*** Block opens ***

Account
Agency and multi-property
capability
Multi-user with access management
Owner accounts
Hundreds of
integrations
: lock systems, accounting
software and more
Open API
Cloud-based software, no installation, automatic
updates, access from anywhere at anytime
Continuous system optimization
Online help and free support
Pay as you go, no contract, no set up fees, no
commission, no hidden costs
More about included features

*** Block closes ***

Reproduce the data above in full. Leave nothing out.

Account
Agency and multi-property
capability
Multi-user with access management
Owner accounts
Hundreds of
integrations
: lock systems, accounting
software and more
Open API
Cloud-based software, no installation, automatic
updates, access from anywhere at anytime
Continuous system optimization
Online help and free support
Pay as you go, no contract, no set up fees, no
commission, no hidden costs
More about included features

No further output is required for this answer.